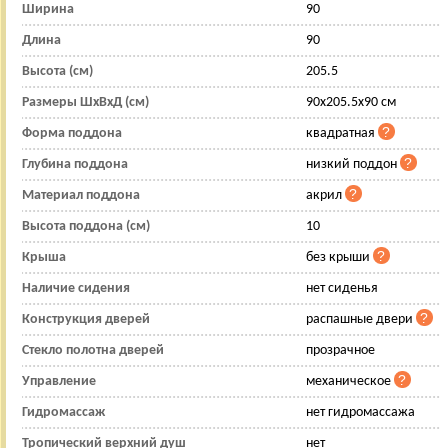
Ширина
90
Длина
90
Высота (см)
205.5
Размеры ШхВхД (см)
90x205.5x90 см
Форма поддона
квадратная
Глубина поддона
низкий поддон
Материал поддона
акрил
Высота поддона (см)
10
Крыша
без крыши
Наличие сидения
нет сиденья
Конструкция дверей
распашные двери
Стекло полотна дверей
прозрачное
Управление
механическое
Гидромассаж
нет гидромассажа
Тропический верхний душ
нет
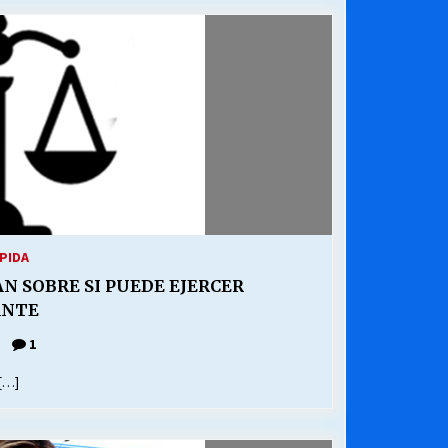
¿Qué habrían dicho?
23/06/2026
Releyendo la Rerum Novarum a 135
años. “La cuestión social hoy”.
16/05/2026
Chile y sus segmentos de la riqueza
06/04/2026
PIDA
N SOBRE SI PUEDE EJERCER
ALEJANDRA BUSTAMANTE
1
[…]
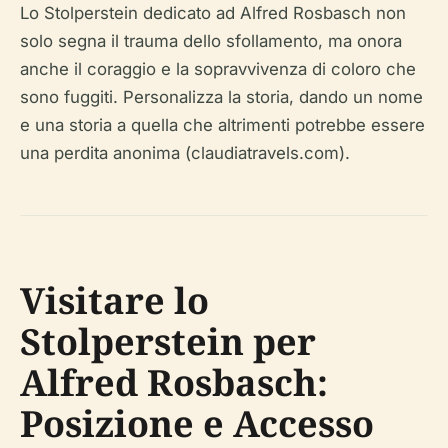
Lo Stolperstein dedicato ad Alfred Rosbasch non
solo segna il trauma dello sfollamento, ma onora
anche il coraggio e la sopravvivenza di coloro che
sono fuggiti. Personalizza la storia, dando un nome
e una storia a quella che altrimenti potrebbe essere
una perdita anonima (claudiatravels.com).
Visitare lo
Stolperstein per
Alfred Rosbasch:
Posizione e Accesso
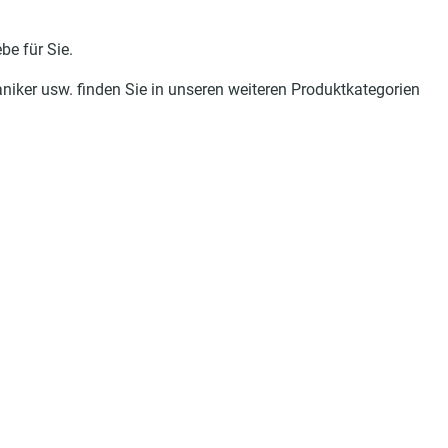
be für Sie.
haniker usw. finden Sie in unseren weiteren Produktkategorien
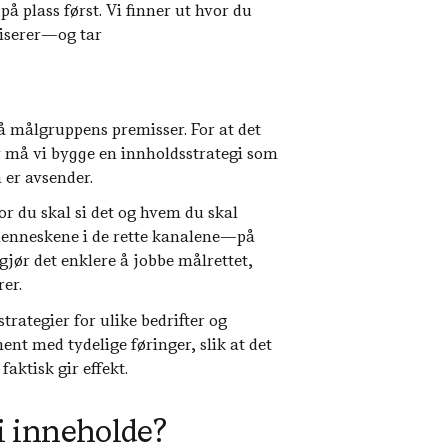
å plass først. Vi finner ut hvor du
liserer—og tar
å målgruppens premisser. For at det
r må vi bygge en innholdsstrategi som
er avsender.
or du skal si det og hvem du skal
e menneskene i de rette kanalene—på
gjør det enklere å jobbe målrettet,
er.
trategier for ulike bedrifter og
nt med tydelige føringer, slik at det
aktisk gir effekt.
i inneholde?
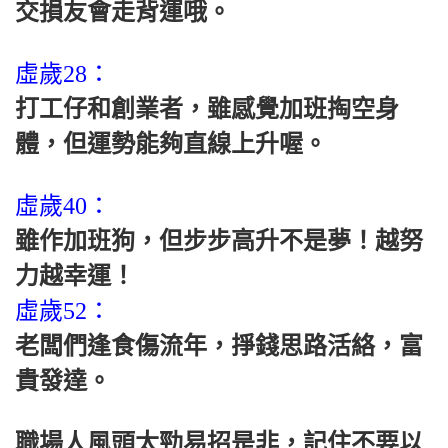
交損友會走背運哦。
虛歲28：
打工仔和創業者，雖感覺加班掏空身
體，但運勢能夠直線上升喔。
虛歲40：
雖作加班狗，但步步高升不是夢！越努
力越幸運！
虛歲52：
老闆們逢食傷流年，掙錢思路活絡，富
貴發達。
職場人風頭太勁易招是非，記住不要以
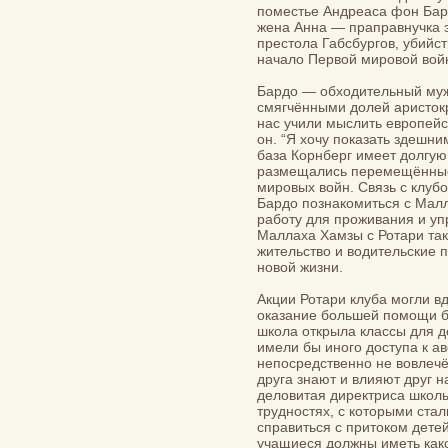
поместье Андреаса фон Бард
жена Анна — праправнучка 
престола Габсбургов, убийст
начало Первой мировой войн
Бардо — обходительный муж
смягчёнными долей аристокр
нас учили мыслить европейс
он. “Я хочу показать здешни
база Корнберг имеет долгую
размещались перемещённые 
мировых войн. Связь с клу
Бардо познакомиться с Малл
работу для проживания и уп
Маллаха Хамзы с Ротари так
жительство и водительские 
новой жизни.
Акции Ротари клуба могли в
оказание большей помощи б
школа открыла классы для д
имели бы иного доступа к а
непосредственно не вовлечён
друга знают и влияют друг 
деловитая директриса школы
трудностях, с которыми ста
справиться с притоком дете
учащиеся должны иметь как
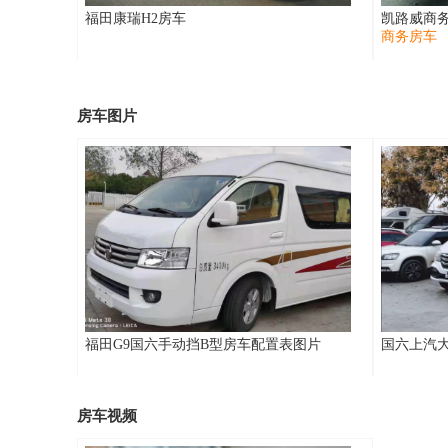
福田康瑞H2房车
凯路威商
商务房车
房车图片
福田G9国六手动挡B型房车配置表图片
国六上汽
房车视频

...

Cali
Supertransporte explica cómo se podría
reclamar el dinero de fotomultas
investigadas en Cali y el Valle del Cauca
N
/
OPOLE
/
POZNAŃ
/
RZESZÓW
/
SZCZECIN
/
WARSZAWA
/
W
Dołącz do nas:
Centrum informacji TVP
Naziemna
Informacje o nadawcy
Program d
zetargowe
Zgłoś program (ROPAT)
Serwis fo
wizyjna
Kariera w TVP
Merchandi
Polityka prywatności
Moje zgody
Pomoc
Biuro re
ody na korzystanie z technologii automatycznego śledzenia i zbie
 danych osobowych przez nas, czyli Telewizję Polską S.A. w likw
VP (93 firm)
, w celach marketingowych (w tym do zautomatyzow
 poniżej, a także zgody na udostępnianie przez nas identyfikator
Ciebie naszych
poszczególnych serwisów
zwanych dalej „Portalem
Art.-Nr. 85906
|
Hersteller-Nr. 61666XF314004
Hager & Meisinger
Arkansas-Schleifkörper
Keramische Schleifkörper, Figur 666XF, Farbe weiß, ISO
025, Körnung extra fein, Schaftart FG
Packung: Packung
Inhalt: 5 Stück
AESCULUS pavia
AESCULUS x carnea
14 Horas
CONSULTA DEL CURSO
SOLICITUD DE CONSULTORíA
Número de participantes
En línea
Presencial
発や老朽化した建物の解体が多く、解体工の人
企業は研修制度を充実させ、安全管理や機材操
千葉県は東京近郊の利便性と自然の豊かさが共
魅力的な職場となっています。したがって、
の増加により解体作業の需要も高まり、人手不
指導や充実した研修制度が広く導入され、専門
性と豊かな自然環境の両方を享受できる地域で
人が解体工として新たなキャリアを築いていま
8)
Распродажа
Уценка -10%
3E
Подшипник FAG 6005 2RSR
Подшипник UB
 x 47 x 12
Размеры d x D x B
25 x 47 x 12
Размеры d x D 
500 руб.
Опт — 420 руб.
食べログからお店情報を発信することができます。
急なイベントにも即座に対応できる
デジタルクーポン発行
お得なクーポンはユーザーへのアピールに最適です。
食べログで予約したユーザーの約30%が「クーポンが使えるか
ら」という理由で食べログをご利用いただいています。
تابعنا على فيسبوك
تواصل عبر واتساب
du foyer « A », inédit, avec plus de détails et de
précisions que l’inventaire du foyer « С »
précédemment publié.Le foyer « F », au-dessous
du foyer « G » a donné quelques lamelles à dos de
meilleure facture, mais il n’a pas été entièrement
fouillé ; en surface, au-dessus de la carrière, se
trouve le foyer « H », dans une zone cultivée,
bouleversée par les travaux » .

:: WHAT THIS TASK INVOLVES ::
Reproduce exactly, with no pictures, the lines above from the one holding "Тропический верхний душ" to the one holding "er avsender.", inclusive.

:: ANSWER TO THIS PROBLEM ::
Тропический верхний душ
нет
¿Qué habrían dicho?
23/06/2026
Releyendo la Rerum Novarum a 135
años. “La cuestión social hoy”.
16/05/2026
Chile y sus segmentos de la riqueza
06/04/2026
PIDA
N SOBRE SI PUEDE EJERCER
ALEJANDRA BUSTAMANTE
1
[…]
Lo Stolperstein dedicato ad Alfred Rosbasch non
solo segna il trauma dello sfollamento, ma onora
anche il coraggio e la sopravvivenza di coloro che
sono fuggiti. Personalizza la storia, dando un nome
e una storia a quella che altrimenti potrebbe essere
una perdita anonima (claudiatravels.com).
Visitare lo
Stolperstein per
Alfred Rosbasch:
Posizione e Accesso
be für Sie.
haniker usw. finden Sie in unseren weiteren Produktkategorien
å plass først. Vi finner ut hvor du
liserer—og tar
å målgruppens premisser. For at det
r må vi bygge en innholdsstrategi som
er avsender.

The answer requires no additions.